**STATED GOAL:**
Extend the news piece below on the feud between Donald Trump and Elon Musk, starting right after its last sentence.

**EXCERPT PROVIDED:**

>>

The brewing conflict between US President Donald Trump and businessman and special government advisor Elon Musk escalated on Thursday, leading to a public feud that could impact Musk’s tech companies. The future of AI regulation is also caught in the middle.
Trump’s budget bill, which contains many of the changes and agendas he campaigned on, is in discussion in the Senate. It includes an end to tax credits for electric vehicles and forbids states from regulating AI if those states want to maintain access to federal broadband funding.
Musk criticized the budget bill’s cuts to energy and electric car tax credits
Musk has been a close Trump ally and the driving force behind the temporary Department of Government Efficiency. Near the end of his intended 130-day role, however, Trump’s budget bill and Musk’s interests seemed to clash.
On May 26, Musk said he would step back from government work to focus on his several companies, including Tesla, SpaceX, and social media platform X.
On Thursday, Trump said in a post on Truth Social that Musk was “wearing thin” and that the president had asked him to leave. Musk “went CRAZY” over what Trump described as a removal of an “EV mandate” in the budget bill, Trump wrote. He suggested that the government could save money by eliminating the contracts Musk’s company holds with the government.
Throughout Thursday afternoon, Musk retaliated online, threatening to reveal information about Trump pertaining to the Jeffrey Epstein sex offender case. He also openly considered decommissioning the SpaceX Dragon spacecraft and then withdrew his threat.
Tesla Energy posted on X in May, opposing the bill’s proposed cancellation of tax credits on solar power, stating that the country needs solar to “support AI and domestic manufacturing growth.”
Potential impact on SpaceX contract and Tesla stock over time
Losing NASA’s contract would have a significant impact on both SpaceX and the science agency.

<<

**DATA SECTION:**
>>

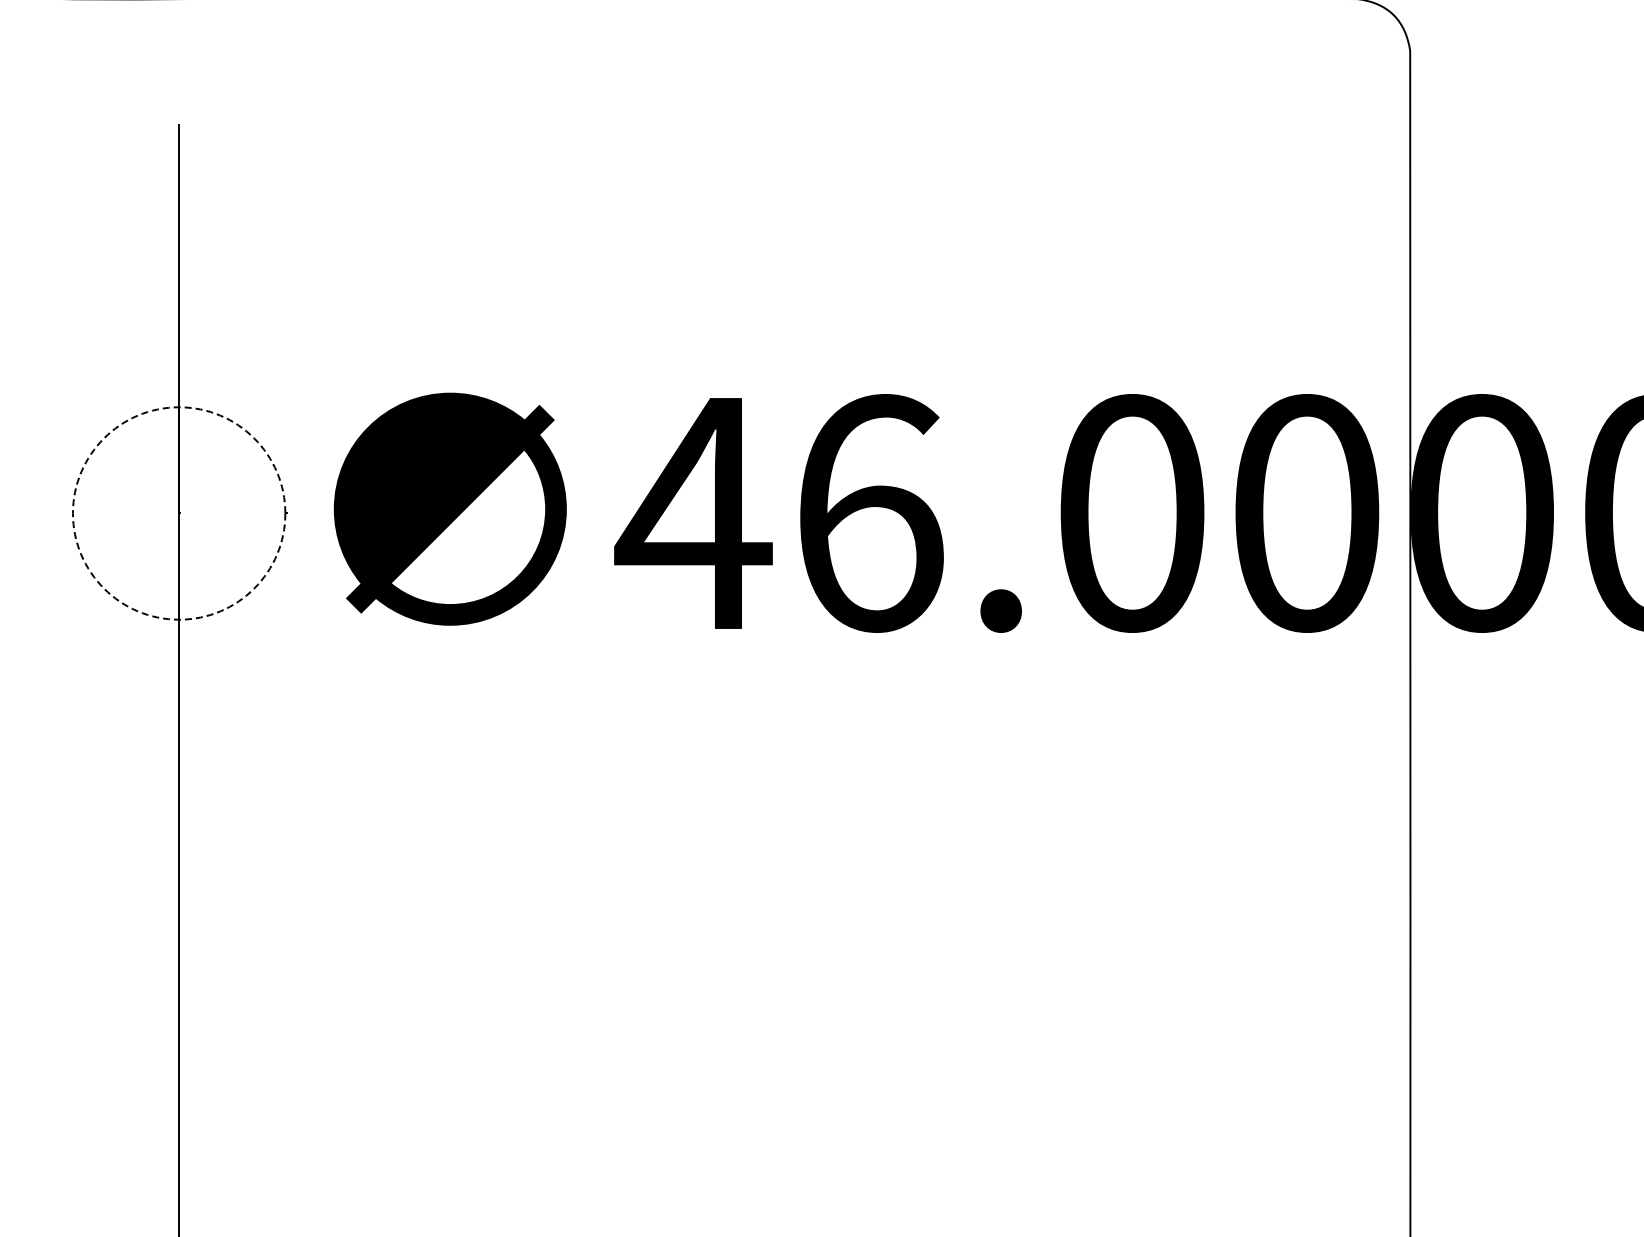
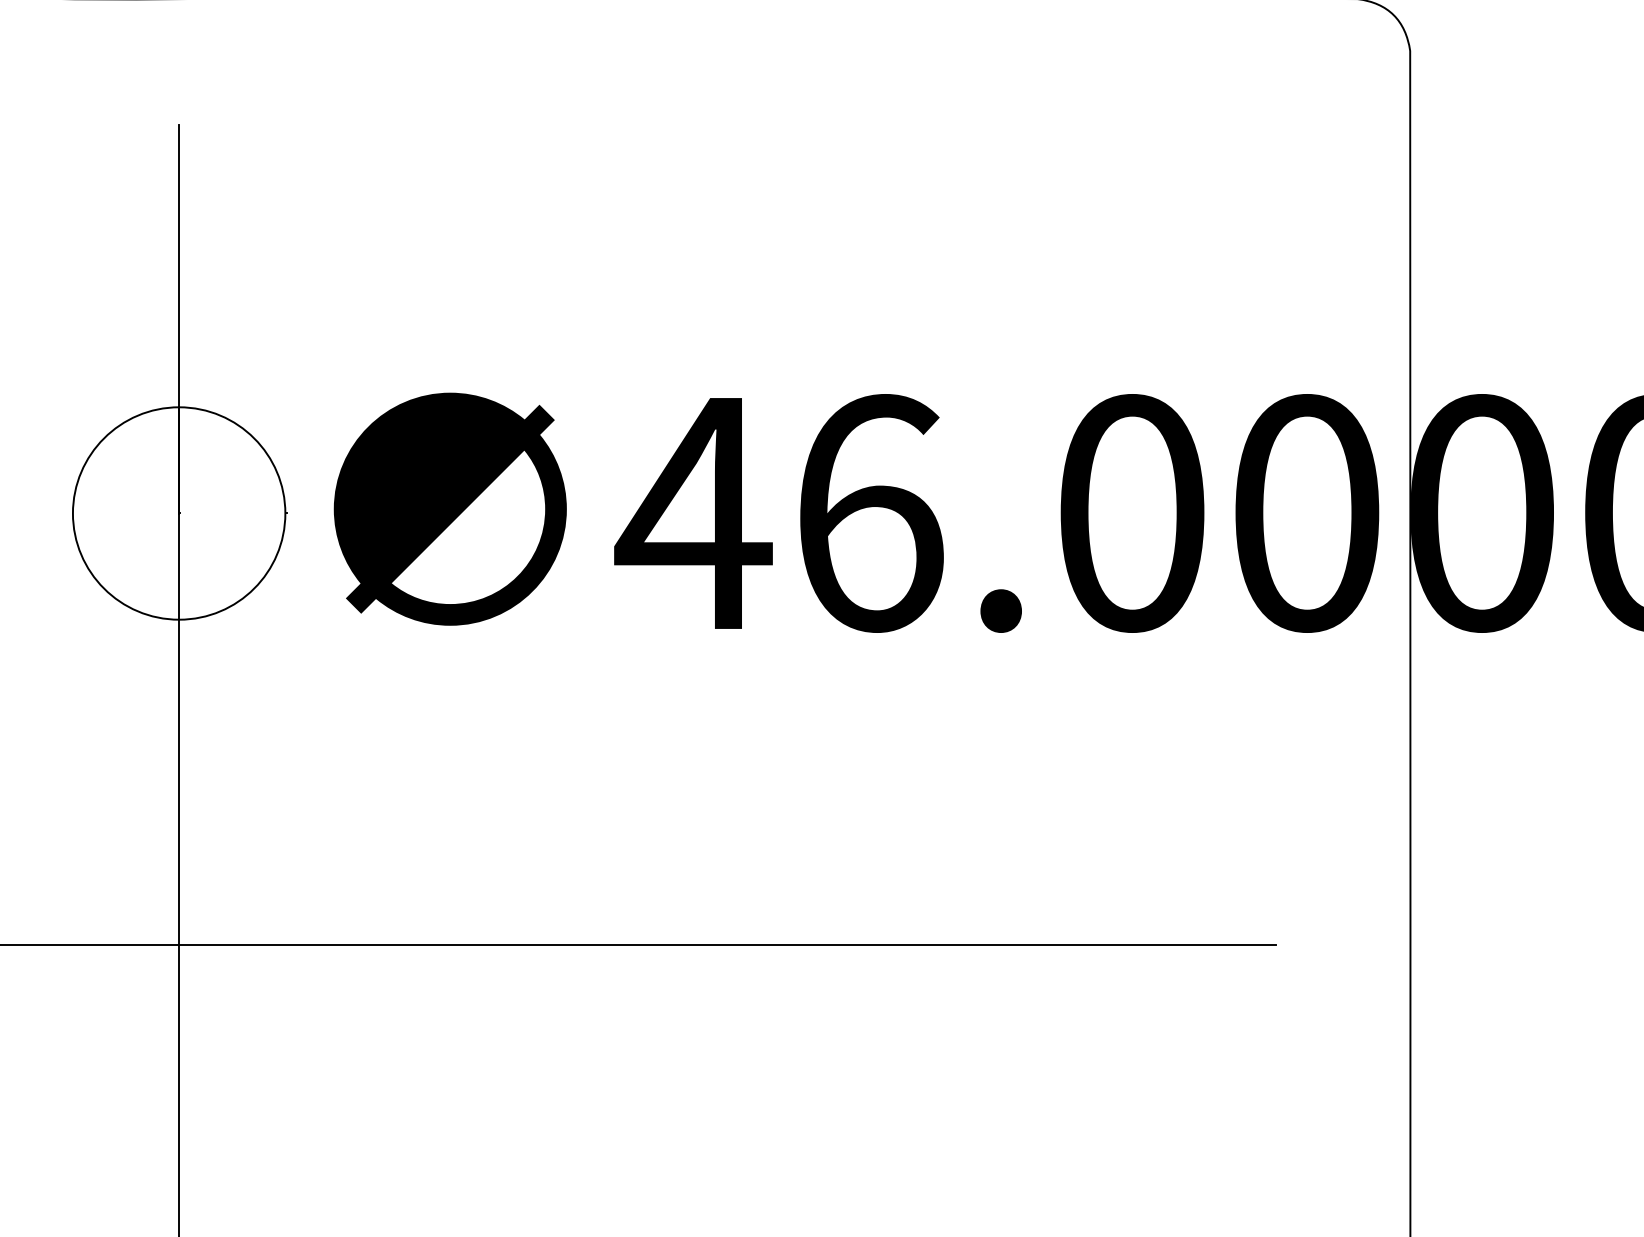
circle at (178, 513): dashed -> solid
line at (638, 944): none -> present
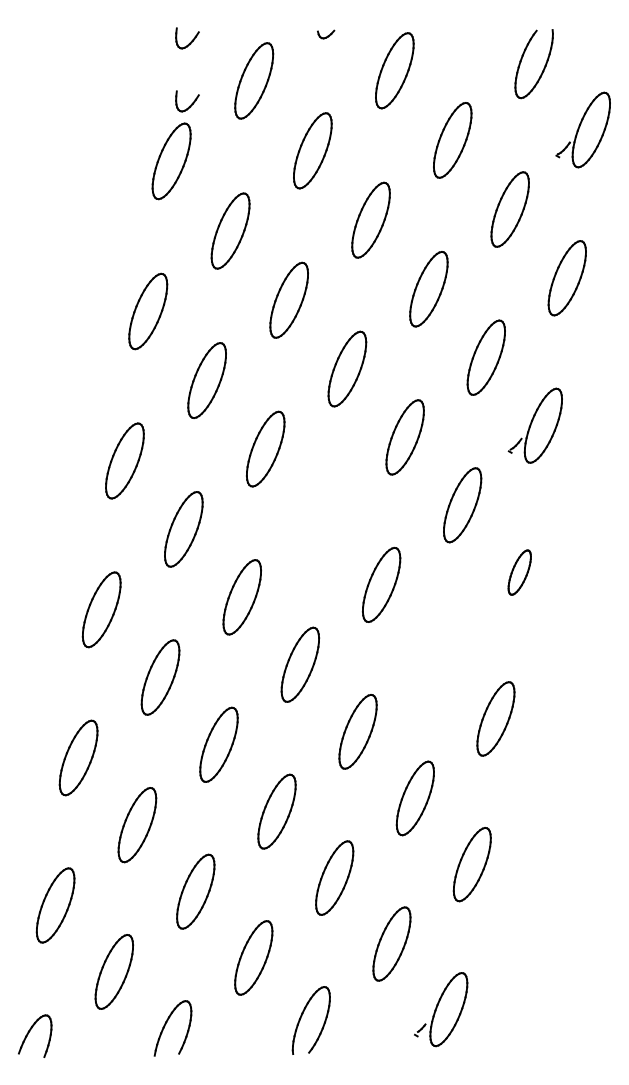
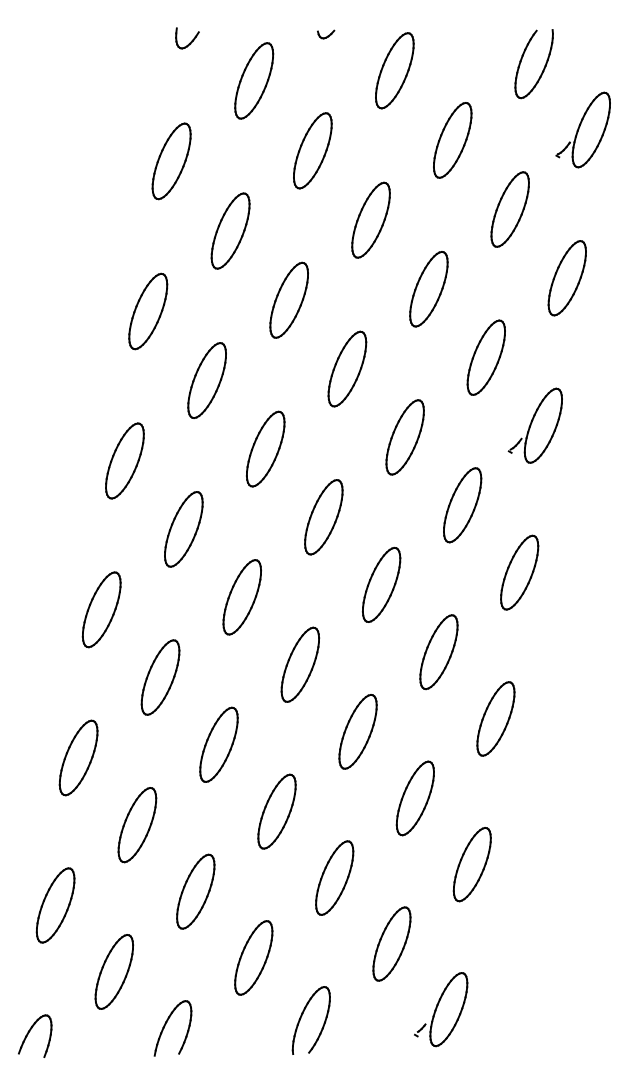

<<

**RESPONSE TO THE EXERCISE:**
SpaceX vehicles are the only vehicles NASA possesses that can fly astronauts to and from the International Space Station. SpaceX is also the only company prepared to decommission the space station at the planned date in 2030.
As questions mount about the future of government partnerships and clean energy incentives, Tesla is already feeling the financial strain.
Tesla stock fell 14% on Thursday, settling at a year-to-date loss of 25%. Removing EV tax credits could lead to a decrease in sales volume. Sales are already down, as Musk’s government work displeased a customer base invested in relatively environmentally friendly vehicles.
According to Yahoo Finance, Tesla stock is likely to fall over time due to the political volatility of the brand.
Senate considering softening AI state regulation bill
The budget bill, as initially written, could have imposed a 10-year ban on state regulation of AI.
Supporters argued that federal regulations would be more effective than if each state set its own rules. However, both Democrats and Republicans opposed the bill. In the Senate, the bill was amended to say that states cannot create their own AI regulations if they receive federal broadband funding.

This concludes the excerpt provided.